Limbani’s father was not a cricket nut, but Vasantbhai Patel was sick of seeing his son battling the harsh climate. The passion in his son’s eyes forced him to pack Limbani off to Baroda, where the children of their family used to go for studies. “I have seen him battling heat strokes in summers. Playing cricket in 50 degrees Celsius is not easy. He would never len even if we tried to stop him. Then I decided to send him to Baroda, where my elder brother Manilal Patel was posted. The madness has taken him so far and as a parent, I had only backed his passion,” says Patel, a farmer.
Behind the rise of each of these cricketers has been their family.
In Beed, Sanjay Dhas, who named his son after Sachin Tendulkar, took a loan to build six turf wickets in Beed, the famine-torn town in Maharashtra, so that his son could face 1,000 to 1,500 balls every day. “People told me that I should move him to Pune. I said no, I will provide him with the best facility in Beed only,” says Dhas, who works in the Health Department in the Maharashtra government.
Opening batsman Adarsh Singh’s father Narendra Kumar Singh shifted their base to Kanpur from Jaunpur to give his children a good education. During the lockdown, he lost his job in Mumbai and the family had no option but to move back to their village.
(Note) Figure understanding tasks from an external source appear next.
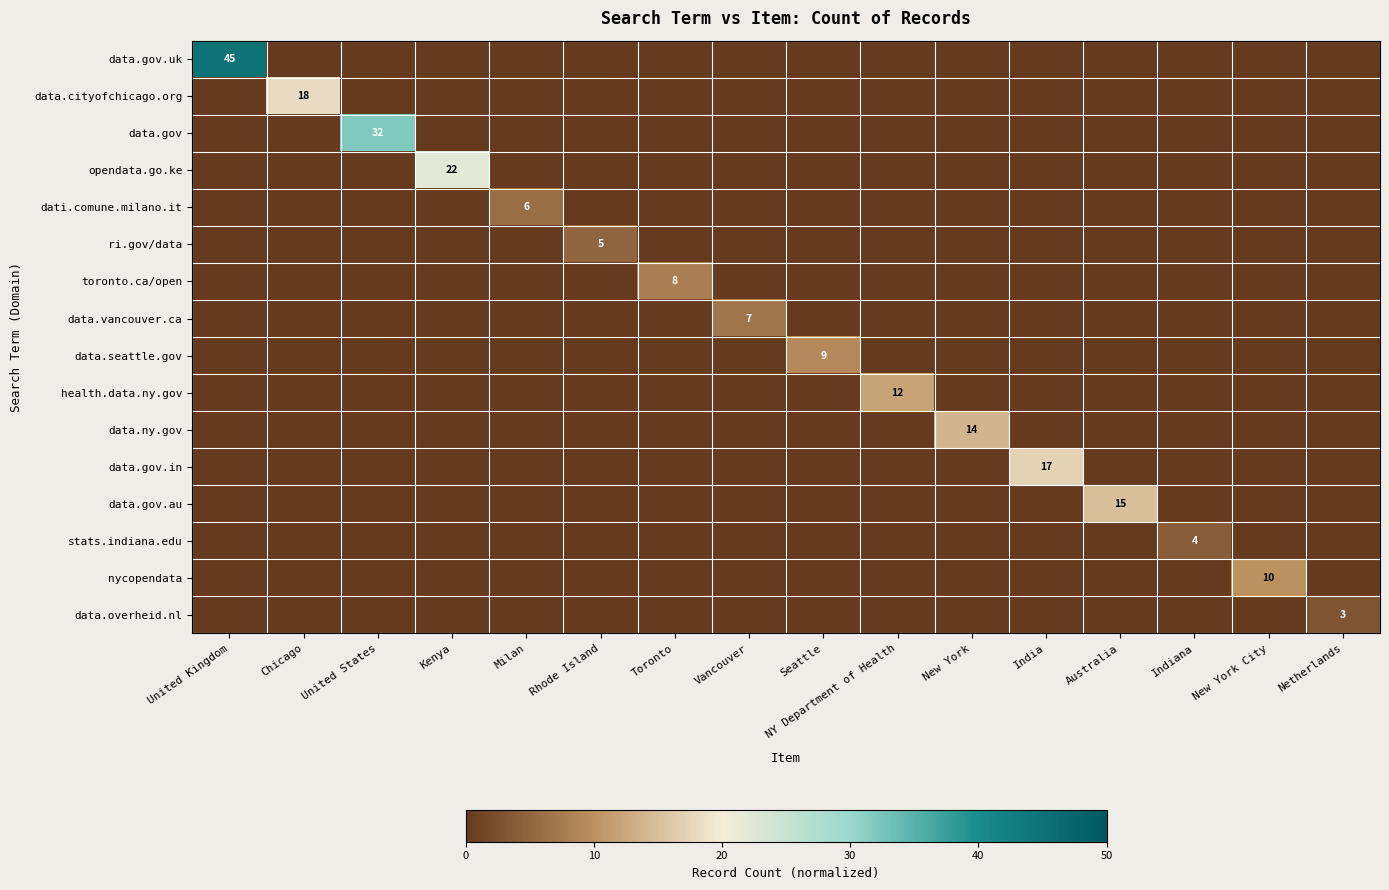

The value of toronto.ca/open at Australia is -0.1. True or false?

False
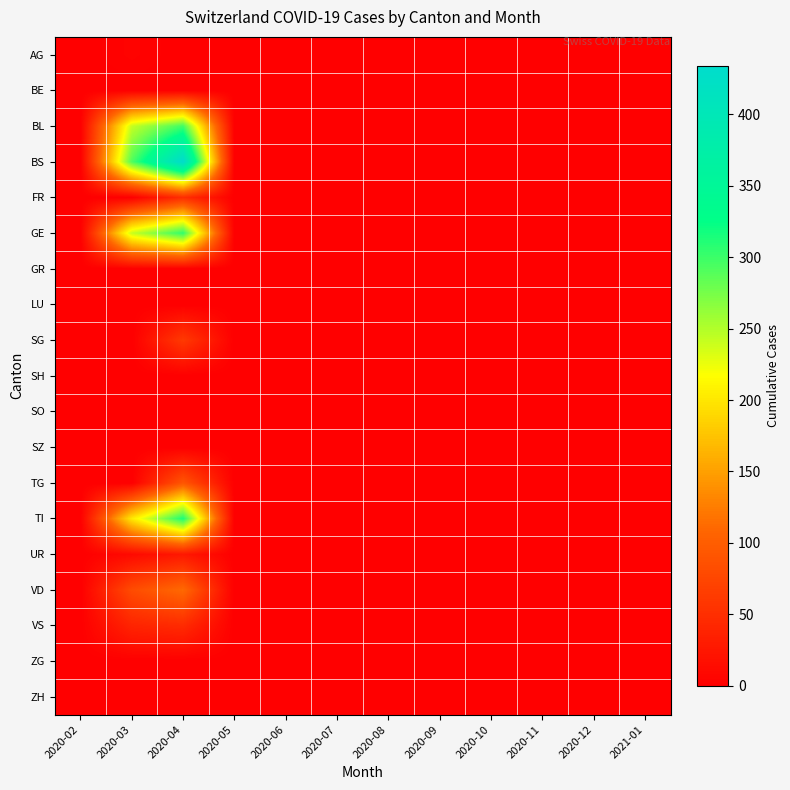

Reading left to right, list all the values displayed in this chart.

AG: 2020-02=0	2020-03=4	2020-04=0	2020-05=0	2020-06=0	2020-07=0	2020-08=0	2020-09=0	2020-10=0	2020-11=0	2020-12=0	2021-01=0
BE: 2020-02=0	2020-03=0	2020-04=0	2020-05=0	2020-06=0	2020-07=0	2020-08=0	2020-09=0	2020-10=0	2020-11=0	2020-12=0	2021-01=0
BL: 2020-02=0	2020-03=242	2020-04=298	2020-05=0	2020-06=0	2020-07=0	2020-08=0	2020-09=0	2020-10=0	2020-11=0	2020-12=0	2021-01=0
BS: 2020-02=0	2020-03=292	2020-04=434	2020-05=0	2020-06=0	2020-07=0	2020-08=0	2020-09=0	2020-10=0	2020-11=0	2020-12=0	2021-01=0
FR: 2020-02=0	2020-03=0	2020-04=49	2020-05=0	2020-06=0	2020-07=0	2020-08=0	2020-09=0	2020-10=0	2020-11=0	2020-12=0	2021-01=0
GE: 2020-02=0	2020-03=241	2020-04=305	2020-05=0	2020-06=0	2020-07=0	2020-08=0	2020-09=0	2020-10=0	2020-11=0	2020-12=0	2021-01=0
GR: 2020-02=0	2020-03=0	2020-04=0	2020-05=0	2020-06=0	2020-07=0	2020-08=0	2020-09=0	2020-10=0	2020-11=0	2020-12=0	2021-01=0
LU: 2020-02=0	2020-03=0	2020-04=0	2020-05=0	2020-06=0	2020-07=0	2020-08=0	2020-09=0	2020-10=0	2020-11=0	2020-12=0	2021-01=0
SG: 2020-02=0	2020-03=0	2020-04=62	2020-05=0	2020-06=0	2020-07=0	2020-08=0	2020-09=0	2020-10=0	2020-11=0	2020-12=0	2021-01=0
SH: 2020-02=0	2020-03=0	2020-04=0	2020-05=0	2020-06=0	2020-07=0	2020-08=0	2020-09=0	2020-10=0	2020-11=0	2020-12=0	2021-01=0
SO: 2020-02=0	2020-03=0	2020-04=0	2020-05=0	2020-06=0	2020-07=0	2020-08=0	2020-09=0	2020-10=0	2020-11=0	2020-12=0	2021-01=0
SZ: 2020-02=0	2020-03=0	2020-04=0	2020-05=0	2020-06=0	2020-07=0	2020-08=0	2020-09=0	2020-10=0	2020-11=0	2020-12=0	2021-01=0
TG: 2020-02=0	2020-03=0	2020-04=92	2020-05=0	2020-06=0	2020-07=0	2020-08=0	2020-09=0	2020-10=0	2020-11=0	2020-12=0	2021-01=0
TI: 2020-02=0	2020-03=202	2020-04=314	2020-05=0	2020-06=0	2020-07=0	2020-08=0	2020-09=0	2020-10=0	2020-11=0	2020-12=0	2021-01=0
UR: 2020-02=0	2020-03=11	2020-04=26	2020-05=0	2020-06=0	2020-07=0	2020-08=0	2020-09=0	2020-10=0	2020-11=0	2020-12=0	2021-01=0
VD: 2020-02=0	2020-03=81	2020-04=112	2020-05=0	2020-06=0	2020-07=0	2020-08=0	2020-09=0	2020-10=0	2020-11=0	2020-12=0	2021-01=0
VS: 2020-02=0	2020-03=39	2020-04=46	2020-05=0	2020-06=0	2020-07=0	2020-08=0	2020-09=0	2020-10=0	2020-11=0	2020-12=0	2021-01=0
ZG: 2020-02=0	2020-03=0	2020-04=0	2020-05=0	2020-06=0	2020-07=0	2020-08=0	2020-09=0	2020-10=0	2020-11=0	2020-12=0	2021-01=0
ZH: 2020-02=0	2020-03=0	2020-04=0	2020-05=0	2020-06=0	2020-07=0	2020-08=0	2020-09=0	2020-10=0	2020-11=0	2020-12=0	2021-01=0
But Singh sold a plot so that his son could stay back and achieve his dream.
The role of Naushad Khan, the father of Musheer and the older Sarfaraz, is also well known. “Maine pehle hi bol diya tha unko acchha baap chahiye ya acchha coach (I asked them both at a very early age whether they want a father or a good coach),” he reminisces.
These youngsters’ journeys have led to the final in Benoni, South Africa. But where one journey ends, another begins — into the hard world of competitive international cricket.